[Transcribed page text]
= = = = = = =
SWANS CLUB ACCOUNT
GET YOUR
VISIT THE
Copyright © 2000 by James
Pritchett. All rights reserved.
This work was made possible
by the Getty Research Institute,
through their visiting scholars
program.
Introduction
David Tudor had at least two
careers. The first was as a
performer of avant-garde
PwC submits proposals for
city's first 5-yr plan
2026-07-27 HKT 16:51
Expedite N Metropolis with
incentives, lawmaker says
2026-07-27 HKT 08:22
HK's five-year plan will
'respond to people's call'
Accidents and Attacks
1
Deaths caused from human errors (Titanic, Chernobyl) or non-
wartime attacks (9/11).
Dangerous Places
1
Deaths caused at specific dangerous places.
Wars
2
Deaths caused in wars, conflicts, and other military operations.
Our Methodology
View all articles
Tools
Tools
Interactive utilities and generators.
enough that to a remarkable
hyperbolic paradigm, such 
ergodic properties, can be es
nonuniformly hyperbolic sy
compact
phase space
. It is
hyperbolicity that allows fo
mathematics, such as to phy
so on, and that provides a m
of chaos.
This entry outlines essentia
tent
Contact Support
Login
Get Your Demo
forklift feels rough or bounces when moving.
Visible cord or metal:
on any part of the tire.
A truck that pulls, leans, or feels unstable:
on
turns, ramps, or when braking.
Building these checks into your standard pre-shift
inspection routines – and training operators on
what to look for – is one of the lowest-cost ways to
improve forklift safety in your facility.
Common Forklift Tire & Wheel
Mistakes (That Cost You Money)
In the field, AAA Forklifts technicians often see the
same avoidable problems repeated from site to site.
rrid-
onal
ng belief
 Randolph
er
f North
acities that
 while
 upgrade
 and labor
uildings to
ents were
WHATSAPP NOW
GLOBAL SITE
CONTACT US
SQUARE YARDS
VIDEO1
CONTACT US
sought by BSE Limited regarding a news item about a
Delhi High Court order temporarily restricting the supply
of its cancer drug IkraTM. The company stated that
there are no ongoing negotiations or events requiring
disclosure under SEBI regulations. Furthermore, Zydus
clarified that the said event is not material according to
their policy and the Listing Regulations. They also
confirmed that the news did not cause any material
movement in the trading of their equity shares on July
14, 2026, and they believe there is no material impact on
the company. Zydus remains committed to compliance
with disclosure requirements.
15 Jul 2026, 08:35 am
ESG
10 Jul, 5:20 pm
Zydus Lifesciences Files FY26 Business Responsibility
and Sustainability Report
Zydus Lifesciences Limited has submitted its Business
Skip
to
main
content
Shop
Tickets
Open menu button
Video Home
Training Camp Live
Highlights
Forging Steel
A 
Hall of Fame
= = = = = = =
[Try it]
Can you write out all the lines above again, swapping each "CONTACT US" for "GET IN TOUCH" and leaving everything else untouched?

[Response to this task]
SWANS CLUB ACCOUNT
GET YOUR
VISIT THE
Copyright © 2000 by James
Pritchett. All rights reserved.
This work was made possible
by the Getty Research Institute,
through their visiting scholars
program.
Introduction
David Tudor had at least two
careers. The first was as a
performer of avant-garde
PwC submits proposals for
city's first 5-yr plan
2026-07-27 HKT 16:51
Expedite N Metropolis with
incentives, lawmaker says
2026-07-27 HKT 08:22
HK's five-year plan will
'respond to people's call'
Accidents and Attacks
1
Deaths caused from human errors (Titanic, Chernobyl) or non-
wartime attacks (9/11).
Dangerous Places
1
Deaths caused at specific dangerous places.
Wars
2
Deaths caused in wars, conflicts, and other military operations.
Our Methodology
View all articles
Tools
Tools
Interactive utilities and generators.
enough that to a remarkable
hyperbolic paradigm, such 
ergodic properties, can be es
nonuniformly hyperbolic sy
compact
phase space
. It is
hyperbolicity that allows fo
mathematics, such as to phy
so on, and that provides a m
of chaos.
This entry outlines essentia
tent
Contact Support
Login
Get Your Demo
forklift feels rough or bounces when moving.
Visible cord or metal:
on any part of the tire.
A truck that pulls, leans, or feels unstable:
on
turns, ramps, or when braking.
Building these checks into your standard pre-shift
inspection routines – and training operators on
what to look for – is one of the lowest-cost ways to
improve forklift safety in your facility.
Common Forklift Tire & Wheel
Mistakes (That Cost You Money)
In the field, AAA Forklifts technicians often see the
same avoidable problems repeated from site to site.
rrid-
onal
ng belief
 Randolph
er
f North
acities that
 while
 upgrade
 and labor
uildings to
ents were
WHATSAPP NOW
GLOBAL SITE
GET IN TOUCH
SQUARE YARDS
VIDEO1
GET IN TOUCH
sought by BSE Limited regarding a news item about a
Delhi High Court order temporarily restricting the supply
of its cancer drug IkraTM. The company stated that
there are no ongoing negotiations or events requiring
disclosure under SEBI regulations. Furthermore, Zydus
clarified that the said event is not material according to
their policy and the Listing Regulations. They also
confirmed that the news did not cause any material
movement in the trading of their equity shares on July
14, 2026, and they believe there is no material impact on
the company. Zydus remains committed to compliance
with disclosure requirements.
15 Jul 2026, 08:35 am
ESG
10 Jul, 5:20 pm
Zydus Lifesciences Files FY26 Business Responsibility
and Sustainability Report
Zydus Lifesciences Limited has submitted its Business
Skip
to
main
content
Shop
Tickets
Open menu button
Video Home
Training Camp Live
Highlights
Forging Steel
A 
Hall of Fame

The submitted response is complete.